Predation has important cascading impacts on primary producer biomass and community composition in many ecosystems. While most studies have focused on the consequences of interspecific or density differences in predators, it is recognized that phenotypic variation within species can have strong and cascading community and ecosystem consequences at lower trophic levels. In coastal New England lakes, both the presence and life history form of the zooplanktivorous fish alewife, Alosa pseudoharengus, have strong influence on the biomass, size structure and community composition of crustacean zooplankton communities. Here we test the hypothesis that alewife presence and life history will have cascading impacts on phytoplankton biomass and community composition in a mesocosm experiment that previously reported strong biomass and compositional differences of crustacean zooplankton communities among alewife treatments.

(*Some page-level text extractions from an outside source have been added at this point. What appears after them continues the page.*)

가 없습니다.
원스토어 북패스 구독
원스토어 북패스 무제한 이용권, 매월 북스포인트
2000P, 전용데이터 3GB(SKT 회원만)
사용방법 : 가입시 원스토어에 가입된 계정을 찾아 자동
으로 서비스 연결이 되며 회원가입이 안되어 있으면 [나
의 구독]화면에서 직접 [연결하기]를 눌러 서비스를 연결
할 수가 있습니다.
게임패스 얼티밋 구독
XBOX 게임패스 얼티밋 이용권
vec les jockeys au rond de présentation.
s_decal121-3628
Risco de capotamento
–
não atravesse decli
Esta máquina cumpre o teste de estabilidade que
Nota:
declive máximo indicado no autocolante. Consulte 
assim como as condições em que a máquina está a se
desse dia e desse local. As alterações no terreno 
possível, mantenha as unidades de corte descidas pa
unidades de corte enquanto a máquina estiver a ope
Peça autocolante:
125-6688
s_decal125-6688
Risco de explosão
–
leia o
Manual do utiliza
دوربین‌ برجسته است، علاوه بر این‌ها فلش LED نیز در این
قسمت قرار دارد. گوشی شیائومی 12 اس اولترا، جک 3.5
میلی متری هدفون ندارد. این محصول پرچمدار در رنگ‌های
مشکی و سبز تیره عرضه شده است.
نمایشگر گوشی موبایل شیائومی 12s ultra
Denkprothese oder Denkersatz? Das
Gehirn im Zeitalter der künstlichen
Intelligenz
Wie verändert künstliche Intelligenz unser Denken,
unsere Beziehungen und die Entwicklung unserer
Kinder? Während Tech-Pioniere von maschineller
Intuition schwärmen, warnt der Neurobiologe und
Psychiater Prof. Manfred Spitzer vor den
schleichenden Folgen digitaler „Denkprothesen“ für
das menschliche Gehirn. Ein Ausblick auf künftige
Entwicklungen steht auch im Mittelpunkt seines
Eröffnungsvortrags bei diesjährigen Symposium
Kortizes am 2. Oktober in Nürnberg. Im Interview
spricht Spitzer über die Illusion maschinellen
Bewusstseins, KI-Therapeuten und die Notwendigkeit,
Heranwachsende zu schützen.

We show that alewife life history led to small but statistically significant differences in phytoplankton community composition among treatments. This compositional difference was driven primarily by an increase in the density of two edible phytoplankton genera associated with lower zooplankton biomass in the anadromous alewife treatment. Our results show that intraspecific variation in a predator can have cascading effects on primary producer communities. However we did not observe significant differences in total algal biomass.